Documentation: PDF Table Extractor

PDF Table Extractor tool is responsible for extracting tables from pdf files into a csv file. The tables are extracted based on two different algorithms and we suggest extracting tables with:

  • Tables with rulings extraction algorithm: if the tables in the pdf file have ruling lines separating each cell and column.
  • Tables without rulings extraction algorithm: if the tables in the pdf file do not have ruling lines separating each cell and column.
Users can apply specific settings to achieve better results. More specifically:
  • In Tables With Rulings Extraction Algorithm, users can define the density of the columns and rows to be extracted. The default settings extract only columns and rows with density >= 50%. In detail, the thresholds help to eliminate rows/columns (and not content from cells) that are not containing a lot of information.
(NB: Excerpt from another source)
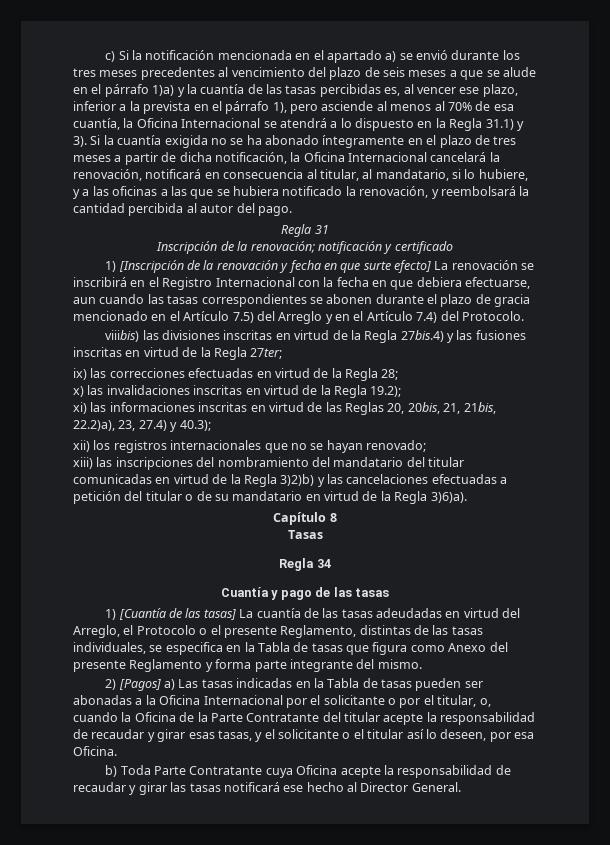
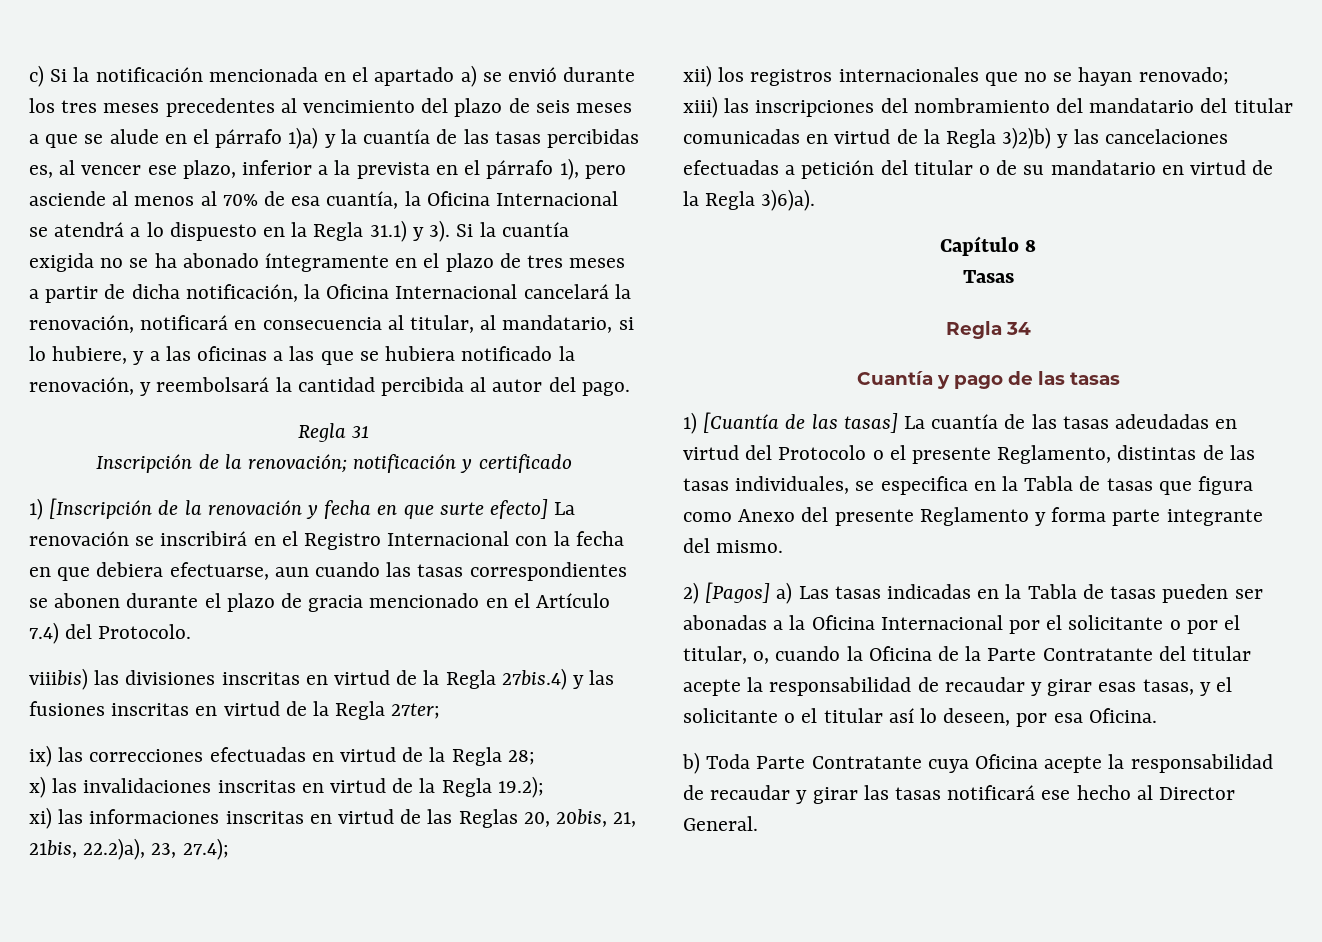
[232,311,413,324] 7.5) del Arreglo y en el Artículo -> (611, 600) none
[138,420,211,432] 27.4) y 40.3); -> [182,838,229,860] 27.4);
[73,625,134,638] Arreglo, el -> (773, 452) none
The thresholds are used because the algorithm extracts in some cases empty rows and columns and it helps to eliminate such cases. If you set rows/columns threshold = 100 then the tool will extract only the rows/columns in the table that have data in all the corresponding columns/rows. For instance, if we have the following table:

  • 1 2 3 4 5 6 7
    1 COLOP CLOTHING AUSTRIA 198 73% 27%
    2 ADURY APPARELS LTD CLOTHING BANGLADESH 3,320 30% 70%
    3 AJAX SWEATER LTD CLOTHING BANGLADESH 758 35% 65%
    4 AKH ECO APPARELS LTD CLOTHING BANGLADESH 3,050 60% 40%
    5 AKH FASHIONS LTD CLOTHING BANGLADESH 1,103 30% 70%
    6 AMAN GRAPHICS & DESIGNS LTD CLOTHING BANGLADESH 2,307 40% 60%
    7 AMAN KNITTINGS LTD CLOTHING BANGLADESH 2,317 60% 40%
    8 ANANTA DENIM TECH. LTD CLOTHING BANGLADESH 3,388 40% 60%
    9 ANANTA HUAXIANG LTD 1,787 40%

    The density of column 1, 4 and 7 is 100% while the density of 2,3,6 is 89% and of column 5 is 0%. The density of rows 1,2,3,4,5,6,7 and 8 is 86% while the density of row 9 is 43%. If the thresholds have been set as 50% for columns and rows then the final extracted table will look like that:
    COLOP CLOTHING AUSTRIA 198 73% 27%
    ADURY APPARELS LTD CLOTHING BANGLADESH 3,320 30% 70%
    AJAX SWEATER LTD CLOTHING BANGLADESH 758 35% 65%
    AKH ECO APPARELS LTD CLOTHING BANGLADESH 3,050 60% 40%
    AKH FASHIONS LTD CLOTHING BANGLADESH 1,103 30% 70%
    AMAN GRAPHICS & DESIGNS LTD CLOTHING BANGLADESH 2,307 40% 60%
    AMAN KNITTINGS LTD CLOTHING BANGLADESH 2,317 60% 40%
    ANANTA DENIM TECH. LTD CLOTHING BANGLADESH 3,388 40% 60%

  • In Tables Without Rulings Extraction Algorithm, users can apply merging of lines into the same row. In particular, the algorithm extracts each line of the table as a different row but sometimes a cell contain the information in multiple lines and in order to achieve better results users can define merging sparse lines with the upper line (into the same row) or lower merging for merging sparse lines with the next-lower line (into the same row).

We strongly, suggest experimenting with the settings of the algorithms to achieve better results and understand how exactly they work.